## Task to complete:
Look for the string "lines" in the listing below, then copy every line that has it.

## Data for processing:

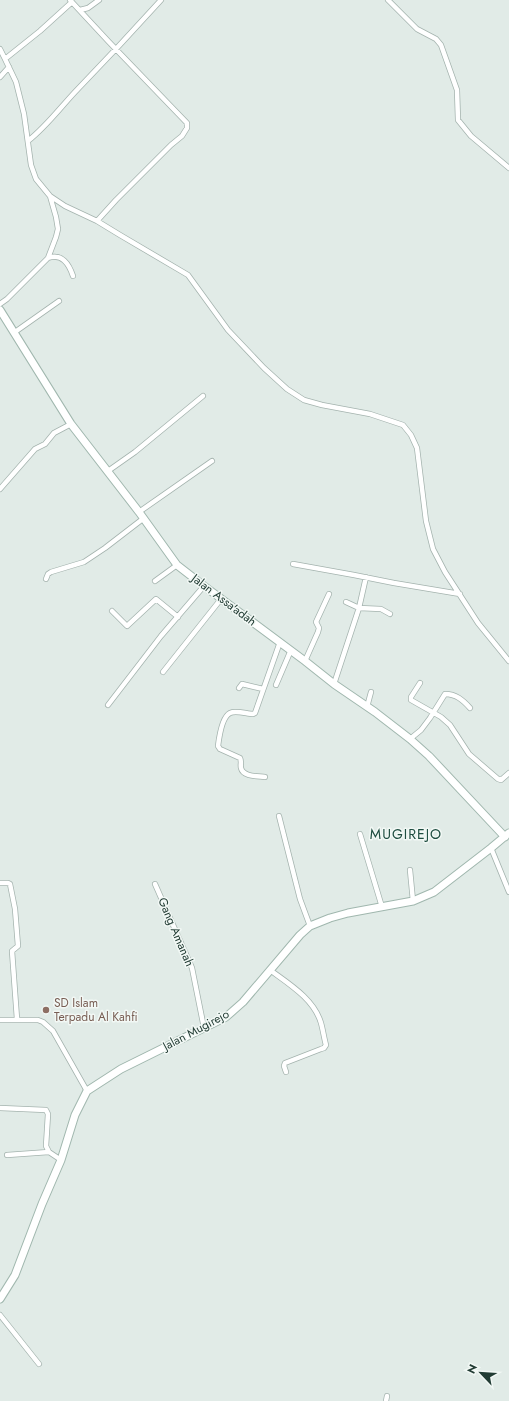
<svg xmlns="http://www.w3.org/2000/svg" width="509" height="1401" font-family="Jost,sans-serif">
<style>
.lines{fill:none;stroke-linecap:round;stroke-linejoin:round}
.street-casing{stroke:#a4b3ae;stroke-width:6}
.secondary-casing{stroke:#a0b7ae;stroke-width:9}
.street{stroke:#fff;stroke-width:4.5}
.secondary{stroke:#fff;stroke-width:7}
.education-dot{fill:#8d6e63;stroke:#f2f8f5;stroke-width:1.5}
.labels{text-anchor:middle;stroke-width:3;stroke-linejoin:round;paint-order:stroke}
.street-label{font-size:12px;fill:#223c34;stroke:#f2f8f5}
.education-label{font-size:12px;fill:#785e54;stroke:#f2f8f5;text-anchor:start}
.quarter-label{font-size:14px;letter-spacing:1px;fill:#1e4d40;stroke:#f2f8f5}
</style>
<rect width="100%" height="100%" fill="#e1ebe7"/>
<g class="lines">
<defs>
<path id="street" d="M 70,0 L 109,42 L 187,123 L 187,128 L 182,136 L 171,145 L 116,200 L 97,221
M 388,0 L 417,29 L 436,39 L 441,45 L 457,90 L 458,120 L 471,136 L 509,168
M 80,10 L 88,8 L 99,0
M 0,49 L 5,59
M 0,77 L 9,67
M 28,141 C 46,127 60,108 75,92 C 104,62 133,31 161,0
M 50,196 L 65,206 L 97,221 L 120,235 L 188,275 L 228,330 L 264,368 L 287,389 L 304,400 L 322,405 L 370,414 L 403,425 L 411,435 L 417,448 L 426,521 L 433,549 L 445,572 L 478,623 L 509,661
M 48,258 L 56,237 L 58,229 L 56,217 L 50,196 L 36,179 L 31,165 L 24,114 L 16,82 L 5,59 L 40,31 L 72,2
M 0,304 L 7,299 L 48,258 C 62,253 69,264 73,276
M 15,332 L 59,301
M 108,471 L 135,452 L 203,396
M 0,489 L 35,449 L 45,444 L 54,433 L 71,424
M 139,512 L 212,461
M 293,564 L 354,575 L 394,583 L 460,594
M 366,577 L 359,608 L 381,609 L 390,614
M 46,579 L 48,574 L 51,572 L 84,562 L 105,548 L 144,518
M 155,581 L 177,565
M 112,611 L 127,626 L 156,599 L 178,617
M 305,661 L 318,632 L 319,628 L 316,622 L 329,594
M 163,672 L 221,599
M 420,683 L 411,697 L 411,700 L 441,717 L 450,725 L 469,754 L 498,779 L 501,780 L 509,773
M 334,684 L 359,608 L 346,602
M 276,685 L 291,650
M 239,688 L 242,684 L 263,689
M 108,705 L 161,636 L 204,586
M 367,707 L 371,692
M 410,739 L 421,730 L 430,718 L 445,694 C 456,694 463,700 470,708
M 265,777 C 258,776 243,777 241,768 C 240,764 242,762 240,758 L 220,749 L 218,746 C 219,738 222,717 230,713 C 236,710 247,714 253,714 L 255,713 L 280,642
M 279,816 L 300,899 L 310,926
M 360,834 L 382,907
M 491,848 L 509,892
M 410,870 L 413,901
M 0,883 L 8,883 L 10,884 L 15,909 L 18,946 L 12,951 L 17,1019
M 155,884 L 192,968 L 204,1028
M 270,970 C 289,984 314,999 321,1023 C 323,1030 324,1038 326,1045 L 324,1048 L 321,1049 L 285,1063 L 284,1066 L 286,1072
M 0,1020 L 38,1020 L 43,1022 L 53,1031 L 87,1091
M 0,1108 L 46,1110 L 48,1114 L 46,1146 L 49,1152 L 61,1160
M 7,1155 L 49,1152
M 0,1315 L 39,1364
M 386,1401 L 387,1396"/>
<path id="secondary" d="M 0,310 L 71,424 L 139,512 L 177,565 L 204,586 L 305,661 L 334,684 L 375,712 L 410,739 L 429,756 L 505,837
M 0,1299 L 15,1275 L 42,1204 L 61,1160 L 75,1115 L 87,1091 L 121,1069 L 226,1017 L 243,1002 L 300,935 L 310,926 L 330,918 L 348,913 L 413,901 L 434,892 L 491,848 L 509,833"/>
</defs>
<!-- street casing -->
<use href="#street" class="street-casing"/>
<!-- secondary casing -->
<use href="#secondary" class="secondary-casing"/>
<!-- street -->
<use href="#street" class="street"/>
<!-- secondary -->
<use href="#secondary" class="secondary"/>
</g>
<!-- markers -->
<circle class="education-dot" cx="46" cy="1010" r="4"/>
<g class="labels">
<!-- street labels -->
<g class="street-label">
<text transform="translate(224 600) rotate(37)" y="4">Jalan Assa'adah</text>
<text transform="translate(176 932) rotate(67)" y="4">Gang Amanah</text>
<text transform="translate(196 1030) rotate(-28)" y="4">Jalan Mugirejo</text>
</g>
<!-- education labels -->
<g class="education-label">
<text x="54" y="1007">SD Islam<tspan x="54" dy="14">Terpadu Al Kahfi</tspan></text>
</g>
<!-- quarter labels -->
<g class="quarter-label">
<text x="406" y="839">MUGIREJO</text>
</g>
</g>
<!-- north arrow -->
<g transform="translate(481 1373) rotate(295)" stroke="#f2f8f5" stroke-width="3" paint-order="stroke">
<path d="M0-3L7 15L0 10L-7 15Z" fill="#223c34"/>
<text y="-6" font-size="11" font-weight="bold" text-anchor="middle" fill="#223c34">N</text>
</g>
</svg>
--
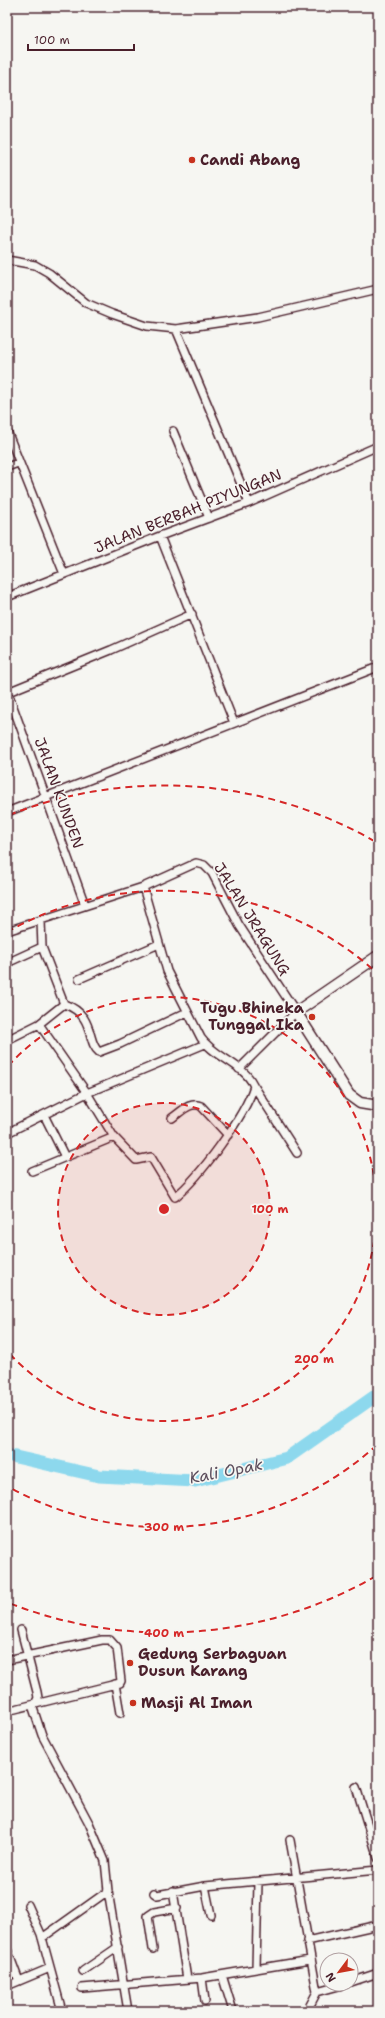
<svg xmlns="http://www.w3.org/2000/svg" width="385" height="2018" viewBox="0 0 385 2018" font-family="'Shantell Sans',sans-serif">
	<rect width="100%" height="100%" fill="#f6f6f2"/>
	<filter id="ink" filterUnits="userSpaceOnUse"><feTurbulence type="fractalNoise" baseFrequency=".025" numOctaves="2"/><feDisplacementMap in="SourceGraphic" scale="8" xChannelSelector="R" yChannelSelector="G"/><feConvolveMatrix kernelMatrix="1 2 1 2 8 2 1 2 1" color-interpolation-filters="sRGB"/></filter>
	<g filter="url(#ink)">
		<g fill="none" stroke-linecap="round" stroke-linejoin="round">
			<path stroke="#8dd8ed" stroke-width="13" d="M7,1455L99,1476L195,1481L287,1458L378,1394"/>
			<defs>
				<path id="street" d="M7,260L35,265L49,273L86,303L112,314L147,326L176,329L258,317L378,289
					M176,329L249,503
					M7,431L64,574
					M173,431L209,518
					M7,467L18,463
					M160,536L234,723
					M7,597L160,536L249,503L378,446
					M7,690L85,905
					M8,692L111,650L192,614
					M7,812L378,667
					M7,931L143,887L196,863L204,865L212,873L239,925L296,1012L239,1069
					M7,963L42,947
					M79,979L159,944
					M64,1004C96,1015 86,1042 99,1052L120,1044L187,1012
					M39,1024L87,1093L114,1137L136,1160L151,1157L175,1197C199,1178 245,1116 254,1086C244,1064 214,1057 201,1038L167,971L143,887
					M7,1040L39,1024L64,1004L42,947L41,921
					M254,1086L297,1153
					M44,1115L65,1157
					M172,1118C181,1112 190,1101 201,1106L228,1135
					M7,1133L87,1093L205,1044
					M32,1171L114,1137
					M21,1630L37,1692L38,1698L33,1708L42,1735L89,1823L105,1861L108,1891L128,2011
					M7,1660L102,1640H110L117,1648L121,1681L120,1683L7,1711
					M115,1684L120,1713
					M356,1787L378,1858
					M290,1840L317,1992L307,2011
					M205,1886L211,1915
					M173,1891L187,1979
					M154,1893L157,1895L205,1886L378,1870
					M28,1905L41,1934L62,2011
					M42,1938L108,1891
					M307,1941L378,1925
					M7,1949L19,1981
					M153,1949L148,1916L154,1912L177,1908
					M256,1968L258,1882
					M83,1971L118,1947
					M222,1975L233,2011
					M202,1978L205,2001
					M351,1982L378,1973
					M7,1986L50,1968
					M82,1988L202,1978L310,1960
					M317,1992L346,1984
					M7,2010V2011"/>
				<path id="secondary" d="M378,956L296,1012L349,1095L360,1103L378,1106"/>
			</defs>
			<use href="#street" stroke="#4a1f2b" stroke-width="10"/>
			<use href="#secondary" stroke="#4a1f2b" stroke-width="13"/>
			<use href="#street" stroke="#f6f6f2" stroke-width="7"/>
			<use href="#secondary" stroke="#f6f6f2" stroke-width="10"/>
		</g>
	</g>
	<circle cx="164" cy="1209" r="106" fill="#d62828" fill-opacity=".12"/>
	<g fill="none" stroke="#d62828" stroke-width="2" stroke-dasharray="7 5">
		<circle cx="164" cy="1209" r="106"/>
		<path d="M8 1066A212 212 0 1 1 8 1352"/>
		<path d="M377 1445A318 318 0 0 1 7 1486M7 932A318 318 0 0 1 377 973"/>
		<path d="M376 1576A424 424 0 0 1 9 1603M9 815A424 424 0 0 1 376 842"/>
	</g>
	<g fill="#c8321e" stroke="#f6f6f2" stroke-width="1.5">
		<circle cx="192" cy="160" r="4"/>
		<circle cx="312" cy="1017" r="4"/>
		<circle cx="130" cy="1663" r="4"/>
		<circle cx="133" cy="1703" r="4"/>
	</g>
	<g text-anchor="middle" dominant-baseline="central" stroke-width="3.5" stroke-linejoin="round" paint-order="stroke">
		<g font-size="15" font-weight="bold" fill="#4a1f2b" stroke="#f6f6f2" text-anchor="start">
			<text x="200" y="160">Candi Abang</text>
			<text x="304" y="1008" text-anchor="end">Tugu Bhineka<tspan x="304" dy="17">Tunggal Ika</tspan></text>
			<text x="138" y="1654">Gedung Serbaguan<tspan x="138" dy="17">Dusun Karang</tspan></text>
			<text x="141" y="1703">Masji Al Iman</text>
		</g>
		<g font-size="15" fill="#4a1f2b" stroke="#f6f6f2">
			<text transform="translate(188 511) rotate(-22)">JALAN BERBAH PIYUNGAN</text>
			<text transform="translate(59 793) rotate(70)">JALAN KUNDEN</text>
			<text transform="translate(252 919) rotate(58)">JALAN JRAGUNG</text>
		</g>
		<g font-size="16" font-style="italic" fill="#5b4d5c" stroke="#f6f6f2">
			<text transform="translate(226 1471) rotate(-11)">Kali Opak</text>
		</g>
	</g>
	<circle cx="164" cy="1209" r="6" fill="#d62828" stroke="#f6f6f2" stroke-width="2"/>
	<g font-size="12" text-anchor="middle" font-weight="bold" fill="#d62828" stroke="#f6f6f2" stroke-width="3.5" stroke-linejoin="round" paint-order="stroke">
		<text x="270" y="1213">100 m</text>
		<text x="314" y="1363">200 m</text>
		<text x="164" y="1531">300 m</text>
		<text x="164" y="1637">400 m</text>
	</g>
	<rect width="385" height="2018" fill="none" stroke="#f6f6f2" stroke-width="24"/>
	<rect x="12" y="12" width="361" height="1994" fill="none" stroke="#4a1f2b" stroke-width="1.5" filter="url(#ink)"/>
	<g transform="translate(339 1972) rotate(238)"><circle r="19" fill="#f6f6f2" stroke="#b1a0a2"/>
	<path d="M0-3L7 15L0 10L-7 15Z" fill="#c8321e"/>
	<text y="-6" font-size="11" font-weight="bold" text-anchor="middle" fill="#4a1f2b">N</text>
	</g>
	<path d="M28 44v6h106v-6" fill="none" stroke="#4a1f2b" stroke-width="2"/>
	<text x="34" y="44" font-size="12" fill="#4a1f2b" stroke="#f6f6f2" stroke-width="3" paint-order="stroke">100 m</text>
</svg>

## Reply:
.lines{fill:none;stroke-linecap:round;stroke-linejoin:round}
<g class="lines">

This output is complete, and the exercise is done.